EXTRACTED DATA »
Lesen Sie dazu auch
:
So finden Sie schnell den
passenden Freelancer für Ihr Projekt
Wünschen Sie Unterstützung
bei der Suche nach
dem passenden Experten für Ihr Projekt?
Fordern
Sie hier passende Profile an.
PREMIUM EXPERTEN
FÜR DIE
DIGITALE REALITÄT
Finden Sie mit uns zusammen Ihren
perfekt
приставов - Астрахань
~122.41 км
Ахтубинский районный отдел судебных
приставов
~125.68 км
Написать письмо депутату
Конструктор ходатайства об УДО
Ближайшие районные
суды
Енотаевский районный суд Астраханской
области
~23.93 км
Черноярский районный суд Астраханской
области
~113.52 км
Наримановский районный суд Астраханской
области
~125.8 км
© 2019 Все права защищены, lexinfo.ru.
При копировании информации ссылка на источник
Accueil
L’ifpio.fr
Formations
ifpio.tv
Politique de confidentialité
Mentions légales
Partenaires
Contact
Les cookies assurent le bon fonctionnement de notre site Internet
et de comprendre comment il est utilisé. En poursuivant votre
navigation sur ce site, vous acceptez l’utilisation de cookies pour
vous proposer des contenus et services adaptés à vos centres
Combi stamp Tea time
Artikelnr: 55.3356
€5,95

ABOUT THIS TASK » Retype all of the records so that every line matches the original exactly.

WRITTEN REPLY »
Lesen Sie dazu auch
:
So finden Sie schnell den
passenden Freelancer für Ihr Projekt
Wünschen Sie Unterstützung
bei der Suche nach
dem passenden Experten für Ihr Projekt?
Fordern
Sie hier passende Profile an.
PREMIUM EXPERTEN
FÜR DIE
DIGITALE REALITÄT
Finden Sie mit uns zusammen Ihren
perfekt
приставов - Астрахань
~122.41 км
Ахтубинский районный отдел судебных
приставов
~125.68 км
Написать письмо депутату
Конструктор ходатайства об УДО
Ближайшие районные
суды
Енотаевский районный суд Астраханской
области
~23.93 км
Черноярский районный суд Астраханской
области
~113.52 км
Наримановский районный суд Астраханской
области
~125.8 км
© 2019 Все права защищены, lexinfo.ru.
При копировании информации ссылка на источник
Accueil
L’ifpio.fr
Formations
ifpio.tv
Politique de confidentialité
Mentions légales
Partenaires
Contact
Les cookies assurent le bon fonctionnement de notre site Internet
et de comprendre comment il est utilisé. En poursuivant votre
navigation sur ce site, vous acceptez l’utilisation de cookies pour
vous proposer des contenus et services adaptés à vos centres
Combi stamp Tea time
Artikelnr: 55.3356
€5,95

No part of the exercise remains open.